- [What is needed] Scan the records for "Европско". Report each line that includes it.

- [Data for analysis]
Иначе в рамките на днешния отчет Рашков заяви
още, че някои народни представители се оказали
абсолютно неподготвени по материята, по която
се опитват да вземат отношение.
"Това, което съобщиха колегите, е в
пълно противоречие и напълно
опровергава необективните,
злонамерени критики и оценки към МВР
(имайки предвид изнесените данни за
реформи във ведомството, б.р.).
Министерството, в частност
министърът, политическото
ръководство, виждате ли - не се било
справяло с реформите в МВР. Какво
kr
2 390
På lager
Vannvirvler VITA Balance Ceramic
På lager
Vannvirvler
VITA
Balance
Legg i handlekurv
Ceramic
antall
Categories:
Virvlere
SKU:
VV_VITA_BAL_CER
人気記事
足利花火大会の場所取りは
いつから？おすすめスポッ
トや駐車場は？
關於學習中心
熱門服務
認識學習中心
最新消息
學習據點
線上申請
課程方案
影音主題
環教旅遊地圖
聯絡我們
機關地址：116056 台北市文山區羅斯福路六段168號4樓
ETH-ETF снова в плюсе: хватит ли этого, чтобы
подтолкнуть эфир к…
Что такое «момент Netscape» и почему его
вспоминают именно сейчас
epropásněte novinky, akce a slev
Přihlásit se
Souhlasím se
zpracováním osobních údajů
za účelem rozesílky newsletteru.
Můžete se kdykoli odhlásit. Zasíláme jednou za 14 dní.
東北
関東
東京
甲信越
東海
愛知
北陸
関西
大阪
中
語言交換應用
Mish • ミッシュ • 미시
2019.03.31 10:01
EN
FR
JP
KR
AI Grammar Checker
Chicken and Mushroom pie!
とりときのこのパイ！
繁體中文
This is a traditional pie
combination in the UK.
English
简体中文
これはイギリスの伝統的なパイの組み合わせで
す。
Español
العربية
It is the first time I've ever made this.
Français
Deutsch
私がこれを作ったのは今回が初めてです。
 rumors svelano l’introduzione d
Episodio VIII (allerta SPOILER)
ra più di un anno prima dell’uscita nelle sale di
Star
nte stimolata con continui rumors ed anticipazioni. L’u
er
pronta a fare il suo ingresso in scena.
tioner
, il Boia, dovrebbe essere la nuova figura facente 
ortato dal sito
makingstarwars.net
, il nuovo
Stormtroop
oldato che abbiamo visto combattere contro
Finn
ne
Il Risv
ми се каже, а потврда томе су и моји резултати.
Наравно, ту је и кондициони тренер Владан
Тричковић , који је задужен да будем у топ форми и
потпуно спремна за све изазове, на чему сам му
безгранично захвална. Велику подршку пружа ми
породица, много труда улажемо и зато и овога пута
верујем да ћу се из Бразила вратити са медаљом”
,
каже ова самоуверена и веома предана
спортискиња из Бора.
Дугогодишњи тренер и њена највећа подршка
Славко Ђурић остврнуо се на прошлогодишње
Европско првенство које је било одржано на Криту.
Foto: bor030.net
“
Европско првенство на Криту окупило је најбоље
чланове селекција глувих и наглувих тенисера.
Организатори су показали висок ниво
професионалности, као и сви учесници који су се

- [Answer to the problem]
Европско првенство које је било одржано на Криту.
Европско првенство на Криту окупило је најбоље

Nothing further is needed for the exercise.